======== DATA PROVIDED

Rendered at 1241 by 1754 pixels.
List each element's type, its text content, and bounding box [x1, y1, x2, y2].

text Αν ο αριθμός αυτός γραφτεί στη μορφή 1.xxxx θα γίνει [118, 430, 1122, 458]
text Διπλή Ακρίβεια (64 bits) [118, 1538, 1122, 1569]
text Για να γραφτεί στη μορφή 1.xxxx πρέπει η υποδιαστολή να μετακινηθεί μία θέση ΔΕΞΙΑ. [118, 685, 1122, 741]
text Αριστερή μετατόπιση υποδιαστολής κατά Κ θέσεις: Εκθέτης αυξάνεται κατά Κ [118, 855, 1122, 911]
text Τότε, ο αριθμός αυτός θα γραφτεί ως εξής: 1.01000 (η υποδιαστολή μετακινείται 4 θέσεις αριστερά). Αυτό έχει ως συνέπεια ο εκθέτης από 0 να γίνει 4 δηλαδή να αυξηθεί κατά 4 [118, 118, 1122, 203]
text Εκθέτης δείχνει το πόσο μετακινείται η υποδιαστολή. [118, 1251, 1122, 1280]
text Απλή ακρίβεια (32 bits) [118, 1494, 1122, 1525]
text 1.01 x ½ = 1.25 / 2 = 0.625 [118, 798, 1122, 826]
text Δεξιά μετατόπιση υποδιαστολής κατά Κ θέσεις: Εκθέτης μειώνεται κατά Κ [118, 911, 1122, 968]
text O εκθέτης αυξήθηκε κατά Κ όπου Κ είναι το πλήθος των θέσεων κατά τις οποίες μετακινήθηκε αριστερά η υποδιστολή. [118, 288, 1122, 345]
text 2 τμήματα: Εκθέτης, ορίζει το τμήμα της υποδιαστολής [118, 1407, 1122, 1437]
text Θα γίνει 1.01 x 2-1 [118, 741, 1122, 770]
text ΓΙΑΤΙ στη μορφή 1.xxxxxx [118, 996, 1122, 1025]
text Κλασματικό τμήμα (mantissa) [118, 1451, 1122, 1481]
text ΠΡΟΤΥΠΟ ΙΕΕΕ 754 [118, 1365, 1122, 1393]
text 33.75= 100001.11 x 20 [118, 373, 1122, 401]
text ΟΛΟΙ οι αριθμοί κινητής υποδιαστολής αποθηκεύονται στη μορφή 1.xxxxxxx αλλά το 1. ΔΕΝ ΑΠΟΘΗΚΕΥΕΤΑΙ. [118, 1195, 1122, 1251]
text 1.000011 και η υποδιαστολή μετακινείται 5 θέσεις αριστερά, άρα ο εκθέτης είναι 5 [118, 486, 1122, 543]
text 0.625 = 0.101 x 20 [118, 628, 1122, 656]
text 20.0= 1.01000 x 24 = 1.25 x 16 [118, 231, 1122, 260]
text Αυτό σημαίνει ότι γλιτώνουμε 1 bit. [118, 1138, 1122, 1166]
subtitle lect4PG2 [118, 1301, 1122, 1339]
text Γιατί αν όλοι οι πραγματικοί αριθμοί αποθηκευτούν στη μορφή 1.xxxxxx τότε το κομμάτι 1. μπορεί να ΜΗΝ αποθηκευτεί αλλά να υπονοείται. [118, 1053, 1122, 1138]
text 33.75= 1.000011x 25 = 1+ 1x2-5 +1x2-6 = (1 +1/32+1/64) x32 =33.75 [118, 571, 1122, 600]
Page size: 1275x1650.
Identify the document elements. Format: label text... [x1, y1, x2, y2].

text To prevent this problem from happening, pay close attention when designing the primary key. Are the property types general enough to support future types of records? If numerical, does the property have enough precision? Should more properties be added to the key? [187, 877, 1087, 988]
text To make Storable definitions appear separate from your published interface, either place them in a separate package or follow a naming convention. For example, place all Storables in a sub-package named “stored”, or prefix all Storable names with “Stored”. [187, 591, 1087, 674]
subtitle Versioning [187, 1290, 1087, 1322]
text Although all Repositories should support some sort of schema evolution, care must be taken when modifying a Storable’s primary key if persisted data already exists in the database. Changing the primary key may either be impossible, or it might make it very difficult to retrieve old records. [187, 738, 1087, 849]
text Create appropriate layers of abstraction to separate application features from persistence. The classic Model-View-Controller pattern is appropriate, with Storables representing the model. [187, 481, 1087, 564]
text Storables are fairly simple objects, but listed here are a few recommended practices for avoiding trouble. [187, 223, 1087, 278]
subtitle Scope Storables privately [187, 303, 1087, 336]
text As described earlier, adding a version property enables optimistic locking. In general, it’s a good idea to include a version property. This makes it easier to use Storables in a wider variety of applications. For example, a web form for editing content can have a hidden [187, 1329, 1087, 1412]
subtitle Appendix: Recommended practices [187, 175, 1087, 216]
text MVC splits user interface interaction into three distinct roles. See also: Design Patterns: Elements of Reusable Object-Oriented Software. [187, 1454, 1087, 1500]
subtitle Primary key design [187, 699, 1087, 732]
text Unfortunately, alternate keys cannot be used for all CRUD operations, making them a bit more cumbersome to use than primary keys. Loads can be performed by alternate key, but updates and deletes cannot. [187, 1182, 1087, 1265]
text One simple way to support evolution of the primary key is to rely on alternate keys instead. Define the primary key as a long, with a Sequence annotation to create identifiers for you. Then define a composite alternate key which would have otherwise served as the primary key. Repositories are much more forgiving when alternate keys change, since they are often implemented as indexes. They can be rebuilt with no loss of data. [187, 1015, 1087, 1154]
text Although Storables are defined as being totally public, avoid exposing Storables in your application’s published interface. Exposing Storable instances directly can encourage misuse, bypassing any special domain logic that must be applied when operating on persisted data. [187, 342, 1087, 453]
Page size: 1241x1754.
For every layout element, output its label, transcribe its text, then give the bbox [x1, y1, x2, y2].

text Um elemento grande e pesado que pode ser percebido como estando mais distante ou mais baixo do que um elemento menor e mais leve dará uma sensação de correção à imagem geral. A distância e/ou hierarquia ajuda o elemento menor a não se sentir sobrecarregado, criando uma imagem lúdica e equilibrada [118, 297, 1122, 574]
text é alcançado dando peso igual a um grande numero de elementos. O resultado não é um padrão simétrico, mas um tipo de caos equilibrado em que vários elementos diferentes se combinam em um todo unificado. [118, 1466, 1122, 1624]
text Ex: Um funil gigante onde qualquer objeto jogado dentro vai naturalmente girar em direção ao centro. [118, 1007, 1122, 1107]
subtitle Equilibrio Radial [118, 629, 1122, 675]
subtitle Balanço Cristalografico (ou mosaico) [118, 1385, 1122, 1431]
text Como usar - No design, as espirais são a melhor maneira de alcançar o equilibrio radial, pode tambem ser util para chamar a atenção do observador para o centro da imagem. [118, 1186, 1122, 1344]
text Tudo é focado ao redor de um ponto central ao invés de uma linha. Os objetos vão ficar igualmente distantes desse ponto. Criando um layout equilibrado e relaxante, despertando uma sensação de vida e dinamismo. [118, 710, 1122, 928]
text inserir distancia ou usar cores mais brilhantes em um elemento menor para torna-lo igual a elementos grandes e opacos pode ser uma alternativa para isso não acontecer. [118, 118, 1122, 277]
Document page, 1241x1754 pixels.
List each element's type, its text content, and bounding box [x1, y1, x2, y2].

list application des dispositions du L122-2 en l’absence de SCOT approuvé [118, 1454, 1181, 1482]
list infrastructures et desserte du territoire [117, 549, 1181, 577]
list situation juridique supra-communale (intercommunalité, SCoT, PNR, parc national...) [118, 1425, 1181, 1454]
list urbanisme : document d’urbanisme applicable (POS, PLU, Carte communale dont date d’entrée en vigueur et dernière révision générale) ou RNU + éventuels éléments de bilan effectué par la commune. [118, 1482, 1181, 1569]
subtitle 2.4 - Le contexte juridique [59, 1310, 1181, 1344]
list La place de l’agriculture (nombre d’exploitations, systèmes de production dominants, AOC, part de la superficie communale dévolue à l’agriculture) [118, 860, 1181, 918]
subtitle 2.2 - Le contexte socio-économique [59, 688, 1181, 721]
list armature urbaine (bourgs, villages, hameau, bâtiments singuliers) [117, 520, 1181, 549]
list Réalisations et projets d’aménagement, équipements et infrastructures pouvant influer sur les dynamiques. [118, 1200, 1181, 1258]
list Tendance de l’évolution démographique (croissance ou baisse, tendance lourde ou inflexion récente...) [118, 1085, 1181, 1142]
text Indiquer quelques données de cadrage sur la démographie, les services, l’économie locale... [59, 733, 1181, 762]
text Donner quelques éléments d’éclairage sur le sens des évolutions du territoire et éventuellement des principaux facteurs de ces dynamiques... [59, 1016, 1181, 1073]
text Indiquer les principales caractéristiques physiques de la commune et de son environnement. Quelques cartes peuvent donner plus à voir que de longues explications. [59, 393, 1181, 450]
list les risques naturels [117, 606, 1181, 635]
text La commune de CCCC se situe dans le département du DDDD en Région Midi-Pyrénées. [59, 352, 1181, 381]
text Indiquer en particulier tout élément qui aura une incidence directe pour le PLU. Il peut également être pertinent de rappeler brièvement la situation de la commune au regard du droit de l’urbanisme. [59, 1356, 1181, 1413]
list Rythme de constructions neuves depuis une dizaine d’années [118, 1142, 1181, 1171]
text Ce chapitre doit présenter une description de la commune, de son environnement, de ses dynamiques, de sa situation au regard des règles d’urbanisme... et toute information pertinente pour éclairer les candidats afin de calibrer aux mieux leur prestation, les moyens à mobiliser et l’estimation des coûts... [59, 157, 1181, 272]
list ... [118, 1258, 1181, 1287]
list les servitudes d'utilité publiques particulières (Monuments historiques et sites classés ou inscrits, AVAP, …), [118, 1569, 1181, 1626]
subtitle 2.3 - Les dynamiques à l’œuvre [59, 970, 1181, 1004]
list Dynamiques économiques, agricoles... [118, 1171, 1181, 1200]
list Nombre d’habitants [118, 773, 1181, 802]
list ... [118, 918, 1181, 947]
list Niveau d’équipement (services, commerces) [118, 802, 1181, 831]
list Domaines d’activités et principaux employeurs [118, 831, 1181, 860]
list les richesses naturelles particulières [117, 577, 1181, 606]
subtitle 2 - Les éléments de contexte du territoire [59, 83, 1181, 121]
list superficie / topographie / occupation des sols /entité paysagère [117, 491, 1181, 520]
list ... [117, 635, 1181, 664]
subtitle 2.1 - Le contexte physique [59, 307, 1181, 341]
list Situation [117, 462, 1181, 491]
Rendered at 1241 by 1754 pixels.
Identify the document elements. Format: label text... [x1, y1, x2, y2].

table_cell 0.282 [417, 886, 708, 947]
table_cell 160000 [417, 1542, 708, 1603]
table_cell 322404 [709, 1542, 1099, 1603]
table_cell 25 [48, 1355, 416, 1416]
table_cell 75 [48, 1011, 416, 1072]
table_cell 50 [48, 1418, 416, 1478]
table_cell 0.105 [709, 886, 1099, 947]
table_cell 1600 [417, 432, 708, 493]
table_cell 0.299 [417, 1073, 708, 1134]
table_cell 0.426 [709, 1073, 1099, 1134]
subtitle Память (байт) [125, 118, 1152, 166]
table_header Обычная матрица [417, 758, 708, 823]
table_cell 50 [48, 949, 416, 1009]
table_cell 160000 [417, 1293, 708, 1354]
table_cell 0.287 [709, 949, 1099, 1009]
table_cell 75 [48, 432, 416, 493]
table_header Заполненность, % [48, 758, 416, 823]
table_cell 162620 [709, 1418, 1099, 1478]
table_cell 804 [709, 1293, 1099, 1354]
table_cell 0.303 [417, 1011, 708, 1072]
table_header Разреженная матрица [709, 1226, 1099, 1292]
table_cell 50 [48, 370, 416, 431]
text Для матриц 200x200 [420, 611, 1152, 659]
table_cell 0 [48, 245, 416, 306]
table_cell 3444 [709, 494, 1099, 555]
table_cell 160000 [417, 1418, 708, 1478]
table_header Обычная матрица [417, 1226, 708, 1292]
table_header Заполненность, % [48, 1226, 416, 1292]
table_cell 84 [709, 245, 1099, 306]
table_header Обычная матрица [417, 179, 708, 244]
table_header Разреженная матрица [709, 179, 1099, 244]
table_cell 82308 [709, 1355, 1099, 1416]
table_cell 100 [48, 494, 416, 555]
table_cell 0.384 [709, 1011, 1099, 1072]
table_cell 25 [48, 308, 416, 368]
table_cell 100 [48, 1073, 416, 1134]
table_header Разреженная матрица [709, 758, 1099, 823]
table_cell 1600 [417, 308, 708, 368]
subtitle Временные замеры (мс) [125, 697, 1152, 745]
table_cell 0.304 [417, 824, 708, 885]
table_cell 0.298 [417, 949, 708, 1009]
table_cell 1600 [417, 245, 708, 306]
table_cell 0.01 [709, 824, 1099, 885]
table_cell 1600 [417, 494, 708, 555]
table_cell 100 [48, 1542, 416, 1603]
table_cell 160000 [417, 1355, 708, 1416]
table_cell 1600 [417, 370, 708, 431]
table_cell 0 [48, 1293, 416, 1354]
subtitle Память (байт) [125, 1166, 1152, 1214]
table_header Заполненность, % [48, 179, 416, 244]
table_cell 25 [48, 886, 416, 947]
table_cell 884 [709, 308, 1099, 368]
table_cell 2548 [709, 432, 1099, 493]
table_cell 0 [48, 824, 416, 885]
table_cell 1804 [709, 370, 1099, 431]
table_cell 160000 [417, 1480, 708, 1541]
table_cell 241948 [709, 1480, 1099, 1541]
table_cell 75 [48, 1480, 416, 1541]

================

TASK OBJECTIVE
Please extract the lines above, the stretch from the line containing "list application des" through the line containing "list situation juridique", and copy them without any change.

SOLUTION
list application des dispositions du L122-2 en l’absence de SCOT approuvé [118, 1454, 1181, 1482]
list infrastructures et desserte du territoire [117, 549, 1181, 577]
list situation juridique supra-communale (intercommunalité, SCoT, PNR, parc national...) [118, 1425, 1181, 1454]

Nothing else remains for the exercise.